=== Extracted information ===
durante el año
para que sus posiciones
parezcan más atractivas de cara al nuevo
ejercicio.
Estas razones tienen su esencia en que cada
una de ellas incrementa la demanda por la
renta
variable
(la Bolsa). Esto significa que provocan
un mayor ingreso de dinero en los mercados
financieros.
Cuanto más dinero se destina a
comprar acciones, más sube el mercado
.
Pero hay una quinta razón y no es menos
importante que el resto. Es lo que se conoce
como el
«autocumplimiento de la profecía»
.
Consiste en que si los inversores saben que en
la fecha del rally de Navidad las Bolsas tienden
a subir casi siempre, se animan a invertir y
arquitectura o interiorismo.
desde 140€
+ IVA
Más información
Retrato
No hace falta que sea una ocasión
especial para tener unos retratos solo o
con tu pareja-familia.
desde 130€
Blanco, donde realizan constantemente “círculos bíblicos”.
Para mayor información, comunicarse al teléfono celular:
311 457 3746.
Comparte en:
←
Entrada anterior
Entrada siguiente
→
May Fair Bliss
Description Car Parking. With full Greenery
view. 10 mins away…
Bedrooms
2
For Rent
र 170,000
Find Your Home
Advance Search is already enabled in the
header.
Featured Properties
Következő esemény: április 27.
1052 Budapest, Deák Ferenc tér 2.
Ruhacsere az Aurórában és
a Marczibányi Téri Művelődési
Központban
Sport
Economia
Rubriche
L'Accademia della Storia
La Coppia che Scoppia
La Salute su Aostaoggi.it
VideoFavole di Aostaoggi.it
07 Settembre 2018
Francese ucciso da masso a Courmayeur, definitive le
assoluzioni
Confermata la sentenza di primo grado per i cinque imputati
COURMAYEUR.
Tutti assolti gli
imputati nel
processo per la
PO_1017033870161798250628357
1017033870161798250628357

=== Task brief ===
Exactly as they stand, please print the lines from the first line of the records above down to the line that includes "311 457 3746.", both of those included and no others.

=== Result below ===
durante el año
para que sus posiciones
parezcan más atractivas de cara al nuevo
ejercicio.
Estas razones tienen su esencia en que cada
una de ellas incrementa la demanda por la
renta
variable
(la Bolsa). Esto significa que provocan
un mayor ingreso de dinero en los mercados
financieros.
Cuanto más dinero se destina a
comprar acciones, más sube el mercado
.
Pero hay una quinta razón y no es menos
importante que el resto. Es lo que se conoce
como el
«autocumplimiento de la profecía»
.
Consiste en que si los inversores saben que en
la fecha del rally de Navidad las Bolsas tienden
a subir casi siempre, se animan a invertir y
arquitectura o interiorismo.
desde 140€
+ IVA
Más información
Retrato
No hace falta que sea una ocasión
especial para tener unos retratos solo o
con tu pareja-familia.
desde 130€
Blanco, donde realizan constantemente “círculos bíblicos”.
Para mayor información, comunicarse al teléfono celular:
311 457 3746.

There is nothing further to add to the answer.